### What the task requires
Go to the line holding "swirls in the" in the entries below and write out exactly every line down to and including the line holding "taking a breath".

### Data for processing

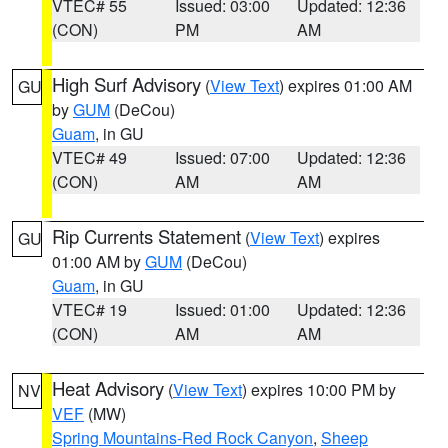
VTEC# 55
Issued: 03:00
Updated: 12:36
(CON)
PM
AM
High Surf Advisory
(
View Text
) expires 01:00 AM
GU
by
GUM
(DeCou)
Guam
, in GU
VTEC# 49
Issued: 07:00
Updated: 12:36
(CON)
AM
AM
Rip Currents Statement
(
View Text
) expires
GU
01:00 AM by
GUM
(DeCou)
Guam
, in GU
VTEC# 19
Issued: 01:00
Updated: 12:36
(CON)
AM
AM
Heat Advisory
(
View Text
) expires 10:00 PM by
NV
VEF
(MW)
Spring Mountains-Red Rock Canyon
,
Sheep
==
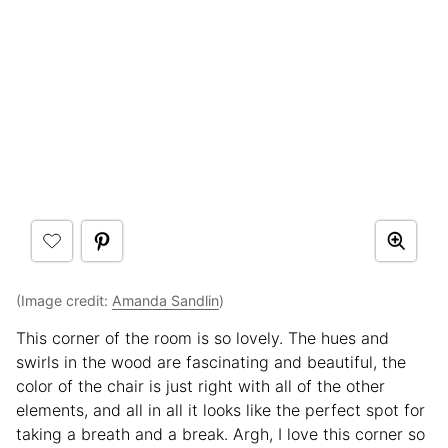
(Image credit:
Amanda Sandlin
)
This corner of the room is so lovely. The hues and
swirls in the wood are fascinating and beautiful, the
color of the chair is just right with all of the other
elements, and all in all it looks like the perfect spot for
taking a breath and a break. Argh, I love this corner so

### Output of the task
swirls in the wood are fascinating and beautiful, the
color of the chair is just right with all of the other
elements, and all in all it looks like the perfect spot for
taking a breath and a break. Argh, I love this corner so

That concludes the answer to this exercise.